Wie arbeiten Nonprofits an der Basis, wenn sie mit der Umsetzung eines öffentlichen Programms betraut sind? Verhalten sie sich als Netzwerker oder pflegen sie einen eher bürokratischen Arbeitsstil, der wenig nach außen hin orientiert ist?
Diese Frage wurde vor Jahren von australischen Wissenschaftlern untersucht und gewinnt neue Bedeutung vor dem Hintergrund von Web 2.0, das auch mit dem Begriff ‘Social Media’ belegt wird. ‘Social Media’ sagt aus, um was es bei Web 2.0 eigentlich geht: um die stärkere Vernetzung von Menschen und Organisationen über das Internet. Ein erneuter Blick in die empirische Studie von Mark Considine/Jenny M. Lewis aus dem Jahr 1999 (PAR ) lohnt sich also. Denn so viel wissenschaftliche Untersuchungen existieren zu diesem Thema nicht.
Die beiden Forscher wollten wissen, welche Arbeitshaltung die Frontline Worker von gemeinnützigen, gewerblichen und staatlichen Einrichtungen einnehmen bei der Umsetzung eines öffentlichen Programms für australische Langzeitarbeitslose. 345 Interviewpartner standen zur Verfügung. Das Ergebnis der Untersuchung:
Entgegen den Erwartungen erweisen sich Nonprofits nicht als Netzwerker, sondern als ‘Prozeduralisten’ . Während Netzwerker Wert auf Austauschbeziehungen, Verhandlungen und die Kooperation von Diensten legen, sind Prozeduralisten stark regel- und aufsichtsorientiert, haben wenig Interesse an der Evaluation ihrer Leistungen und konzentrieren sich auf standardisierte Leitungen für ihre Klientel.
Prozeduralisten würde man eher auf staatlicher Seite erwarten (hier gibt es aber keine dominante Arbeitshaltung), aber nicht bei Nonprofit-Organisationen, die doch eine andere Philosophie vertreten und sich als unbürokratischer und flexibler als staatliche Organisationen begreifen.
Aber die Studie legt dar, dass die jeweilige Arbeitshaltung der Fontline Worker interessanterweise nichts mit dem jeweiligen Organisationstyp (öffentlich, gemeinnützig, gewerblich) oder der Organisationsphilosophie zu tun, hat sondern mit der Ressourcenausstattung bzw. den Beschränkungen, denen eine Organisation unterworfen ist.
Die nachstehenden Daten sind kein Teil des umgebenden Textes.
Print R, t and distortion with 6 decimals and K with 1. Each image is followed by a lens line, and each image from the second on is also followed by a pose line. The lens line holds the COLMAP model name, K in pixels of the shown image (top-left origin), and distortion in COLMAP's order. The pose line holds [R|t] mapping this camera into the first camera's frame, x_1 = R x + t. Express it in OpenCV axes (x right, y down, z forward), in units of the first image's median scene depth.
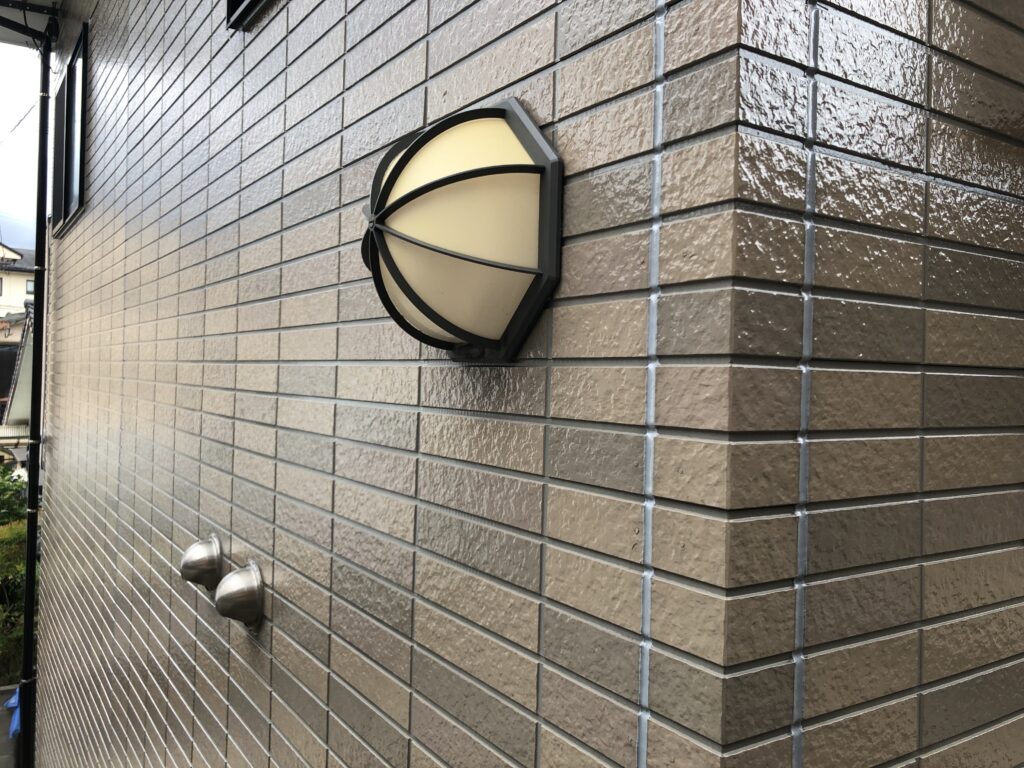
lens RADIAL K [[822.1, 0, 512.0], [0, 822.1, 384.0], [0, 0, 1]] dist [0.009541, -0.038320]
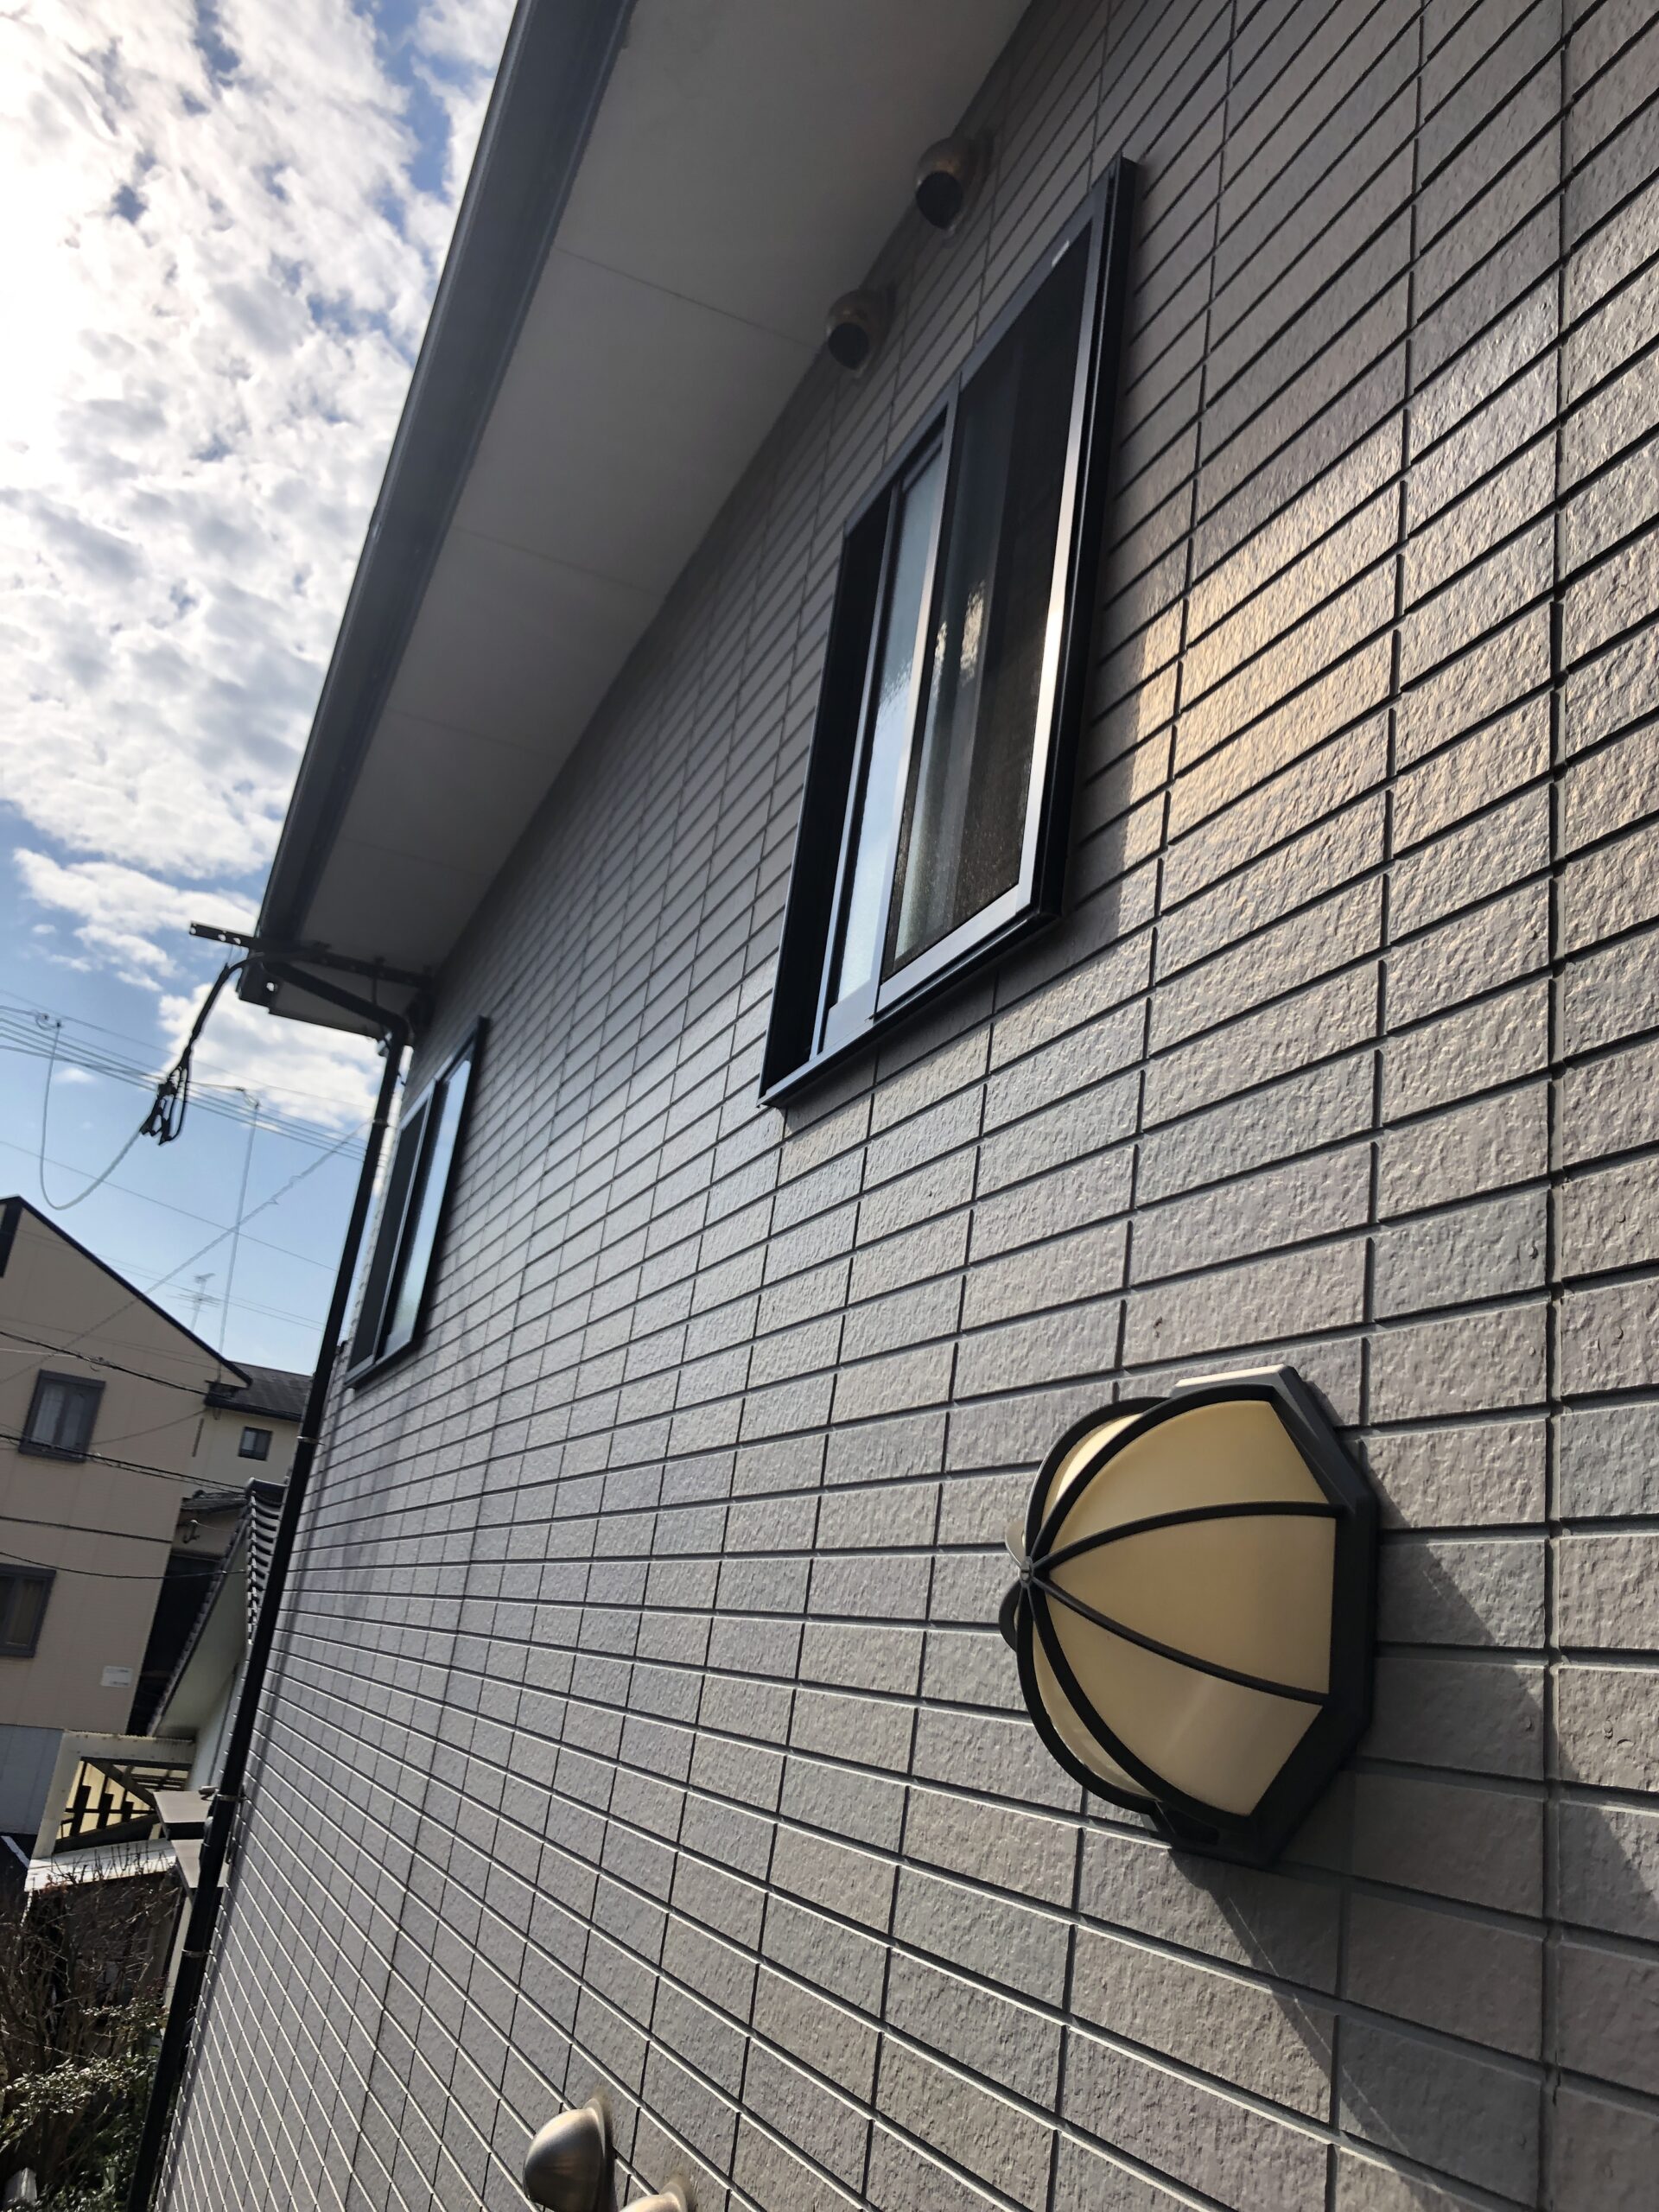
lens RADIAL K [[1775.8, 0, 829.5], [0, 1775.8, 1106.0], [0, 0, 1]] dist [0.009541, -0.038320]
pose [[0.971477, 0.034202, -0.234654, -0.024984], [-0.112266, 0.937957, -0.328074, -0.080663], [0.208875, 0.345060, 0.915044, -0.266547]]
Nonprofits sind, verglichen mit staatlichen oder privatwirtschaftlichen Organisationen, in einer unsicheren Position. Sie verfügen laut Considine/Lewis nur über begrenzte Ressourcen und haben größere Probleme im Umgang mit der Informationstechnologie und der Fortbildung der Mitarbeiter. Darin liegen den Autoren zufolge die Hauptgründe für die konservative Arbeitshaltung und -praxis von Nonprofits.
Dies bedeutet aus meiner Sicht, dass man zuerst die Ressourcensituation von Nonprofits verbessern muss, bevor man von ihnen einen anderen Arbeitsstil erwarten kann. Eine gute Infrastruktur ist unerlässlich, um sich von bürokratischen Handlungsmustern zu lösen und entspannter mit der Umwelt interagieren zu können.
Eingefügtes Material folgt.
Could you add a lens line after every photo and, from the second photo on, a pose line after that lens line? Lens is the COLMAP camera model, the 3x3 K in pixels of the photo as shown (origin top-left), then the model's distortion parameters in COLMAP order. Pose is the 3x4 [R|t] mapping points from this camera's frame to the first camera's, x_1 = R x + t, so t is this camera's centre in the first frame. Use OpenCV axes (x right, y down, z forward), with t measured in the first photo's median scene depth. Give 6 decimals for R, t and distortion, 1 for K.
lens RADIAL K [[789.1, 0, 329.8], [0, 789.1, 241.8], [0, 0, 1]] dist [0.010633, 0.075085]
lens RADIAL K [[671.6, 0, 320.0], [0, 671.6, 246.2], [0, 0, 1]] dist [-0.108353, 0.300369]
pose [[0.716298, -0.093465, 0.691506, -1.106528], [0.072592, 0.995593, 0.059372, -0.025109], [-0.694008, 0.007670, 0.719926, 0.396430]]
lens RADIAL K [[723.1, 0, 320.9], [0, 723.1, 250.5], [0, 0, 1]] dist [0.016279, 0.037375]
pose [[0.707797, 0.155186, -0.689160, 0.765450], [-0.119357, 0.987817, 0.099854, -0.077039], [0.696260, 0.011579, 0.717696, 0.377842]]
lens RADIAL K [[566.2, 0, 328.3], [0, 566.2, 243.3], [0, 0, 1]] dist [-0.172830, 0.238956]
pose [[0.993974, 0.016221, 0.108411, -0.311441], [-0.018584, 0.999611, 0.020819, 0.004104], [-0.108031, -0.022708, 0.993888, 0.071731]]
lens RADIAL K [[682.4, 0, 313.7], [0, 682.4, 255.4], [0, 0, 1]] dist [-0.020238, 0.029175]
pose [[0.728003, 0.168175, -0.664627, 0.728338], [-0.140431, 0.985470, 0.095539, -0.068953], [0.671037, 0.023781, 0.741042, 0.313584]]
Allerdings muss man an dieser Stelle auch kritisch hinterfragen, ob die Ressourcenängste von Nonprofits einen realen Hintergrund haben, oder ob es sich hier um eine organisationale Ressourceneinschätzung handelt, die mit der objektiven Ressourcensituation nicht unbedingt übereinstimmt. Denn unentdeckte Ressourcen und Potentiale existieren definitiv in Nonprofit-Organisationen – man denke nur an die Kompetenzen/Mittel von Ehrenamtlichen, Spendern, Unterstützern und Angehörigen. Es kommt darauf an, diese Schätze auch zu bergen. Aber hier wirkt sich die Staatsfixierung deutscher Nonprofit-Organisationen (vor allem im Bereich sozialer Dienste) negativ aus – die bürgerschaftlichen Ressourcen werden nicht so hoch bewertet und pfleglich behandelt wie die staatlichen Mittel.
Es wäre jedenfalls ein wichtiges Ziel, sich in Nonprofits mit Hilfe von Unterstützern um eine bessere Infrastruktur zu bemühen. Insbesondere die Ausstattung mit PCs und Internetanschlüssen sollte besser werden, um die Fundraising- und Vernetzungsressourcen, die das Internet bietet, effektiver nutzen zu können.